Carlson and Greenwald Push Back Against Censorship: YouTube Caved to ‘The Mob and The Powerful’
FOX News host Tucker Carlson had left-wing journalist Glenn Greenwald of The Intercept on his show last night where the men both admonished YouTube for implementing Big Brother presumably because a homosexual Vox employee’s feelings were hurt.
Carlson offered a spirited defense of Stephen Crowder, the conservative pundit who offended the Vox blogger during his comedic podcasts prompting the blogger to push YouTube to censor content, claiming the demonetization of his videos is apart of the corporate war on the free press.
“Platforms like Twitter, Facebook and Youtube, these are the modern public square obviously. Congress has acknowledged them as such. Section 230 of the Communications Decency Act gives tech companies special immunity from being sued for defamation or fraud,” Carlson said.
“The effect is immunity, and that immunity is worth tens of billions of dollars. It’s one of the reasons the owners of Twitter, Facebook and Google are so rich. You guaranteed that to them through your representatives in the Congress. And yet in return, these tech companies violate the terms of the deal every minute of every day,” Carlson added.
“They’re not open forums. They’re ongoing exercises in control and censorship,” Carlson said to conclude his rant.
Backing up Carlson’s points is the fact that independent, non-partisan journalist Ford Fischer of News2Share and history teacher Scott Allsop were also targeted in the purge alongside Crowder and other right-wing voices. This shows that it is more than just conservative provocateurs who are being impacted by YouTube’s truth commission and Orwellian censorship on other digital platforms.
Greenwald largely agreed with Carlson’s take. The openly homosexual liberal believes Crowder is a “contemptuous cretin” for the remarks he made, but believes he should nevertheless have the right to say them.
“I find Crowder to be a contemptuous cretin,” Greenwald said. “I think he is a bully and bigot. He did not just criticize Carlos, he mocked him for being gay and Latino and sent a lot of harassment his way. That’s the point. Censorship advocates want our brains to just go to the first level of, ‘Do we hate their person and are we glad they are being censored?’

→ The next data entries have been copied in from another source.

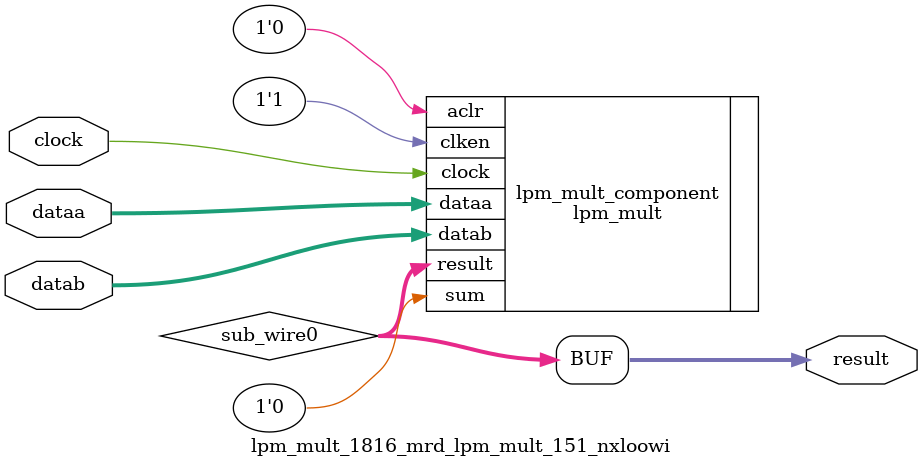
<source format=v>


`timescale 1 ps / 1 ps
// synopsys translate_on
module  lpm_mult_1816_mrd_lpm_mult_151_nxloowi  (
            clock,
            dataa,
            datab,
            result);

            input  clock;
            input [17:0] dataa;
            input [15:0] datab;
            output [33:0] result;

            wire [33:0] sub_wire0;
            wire [33:0] result = sub_wire0[33:0];    

            lpm_mult        lpm_mult_component (
                                        .clock (clock),
                                        .dataa (dataa),
                                        .datab (datab),
                                        .result (sub_wire0),
                                        .aclr (1'b0),
                                        .clken (1'b1),
                                        .sum (1'b0));
            defparam
                    lpm_mult_component.lpm_hint = "DEDICATED_MULTIPLIER_CIRCUITRY=YES,MAXIMIZE_SPEED=9",
                    lpm_mult_component.lpm_pipeline = 3,
                    lpm_mult_component.lpm_representation = "SIGNED",
                    lpm_mult_component.lpm_type = "LPM_MULT",
                    lpm_mult_component.lpm_widtha = 18,
                    lpm_mult_component.lpm_widthb = 16,
                    lpm_mult_component.lpm_widthp = 34;


endmodule



</source>
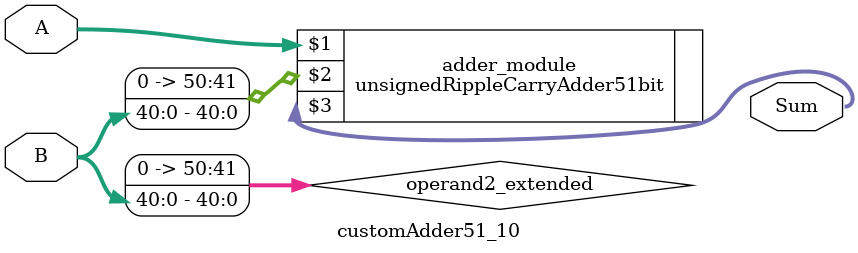
<source format=v>
module customAdder51_10(
                        input [50 : 0] A,
                        input [40 : 0] B,
                        
                        output [51 : 0] Sum
                );

        wire [50 : 0] operand2_extended;
        
        assign operand2_extended =  {10'b0, B};
        
        unsignedRippleCarryAdder51bit adder_module(
            A,
            operand2_extended,
            Sum
        );
        
        endmodule
        
</source>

“In reality, this power to censor was not one they wanted,” he added. “It was one that was hoisted upon them largely by journalists who demanded they remove voices from the Internet. Imagine going into journalism and begging corporations to silence people.”
Greenwald noted that the giving a platform to individuals like Crowder is far less of a threat than a mob of jackals having the power to shutter voices based on their capricious whims.
“YouTube caved in defense of the powerful,” Greenwald told Carlson. “That’s what they will always do. Defend the mob and the powerful at the expense of those who are marginalized.”
Vox Media is partly owned by Comcast, one of the most powerful media corporations in the world. Their subsidiary, NBCUniversal pumped $200 million into the fledgling media company in 2015. Begging fellow monolithic corporations to censor their competitors may be their only possible chance to stay afloat at this point.